Supplied data:
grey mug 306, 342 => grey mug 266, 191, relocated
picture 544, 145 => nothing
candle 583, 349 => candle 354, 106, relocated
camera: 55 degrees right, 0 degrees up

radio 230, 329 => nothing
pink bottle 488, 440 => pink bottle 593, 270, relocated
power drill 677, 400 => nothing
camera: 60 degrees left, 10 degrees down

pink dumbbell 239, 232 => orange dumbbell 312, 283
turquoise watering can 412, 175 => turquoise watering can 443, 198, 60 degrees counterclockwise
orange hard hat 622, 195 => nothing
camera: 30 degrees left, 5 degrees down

Work to be completed:
Print out the whole of the material above exactly.

Exercise solution:
grey mug 306, 342 => grey mug 266, 191, relocated
picture 544, 145 => nothing
candle 583, 349 => candle 354, 106, relocated
camera: 55 degrees right, 0 degrees up

radio 230, 329 => nothing
pink bottle 488, 440 => pink bottle 593, 270, relocated
power drill 677, 400 => nothing
camera: 60 degrees left, 10 degrees down

pink dumbbell 239, 232 => orange dumbbell 312, 283
turquoise watering can 412, 175 => turquoise watering can 443, 198, 60 degrees counterclockwise
orange hard hat 622, 195 => nothing
camera: 30 degrees left, 5 degrees down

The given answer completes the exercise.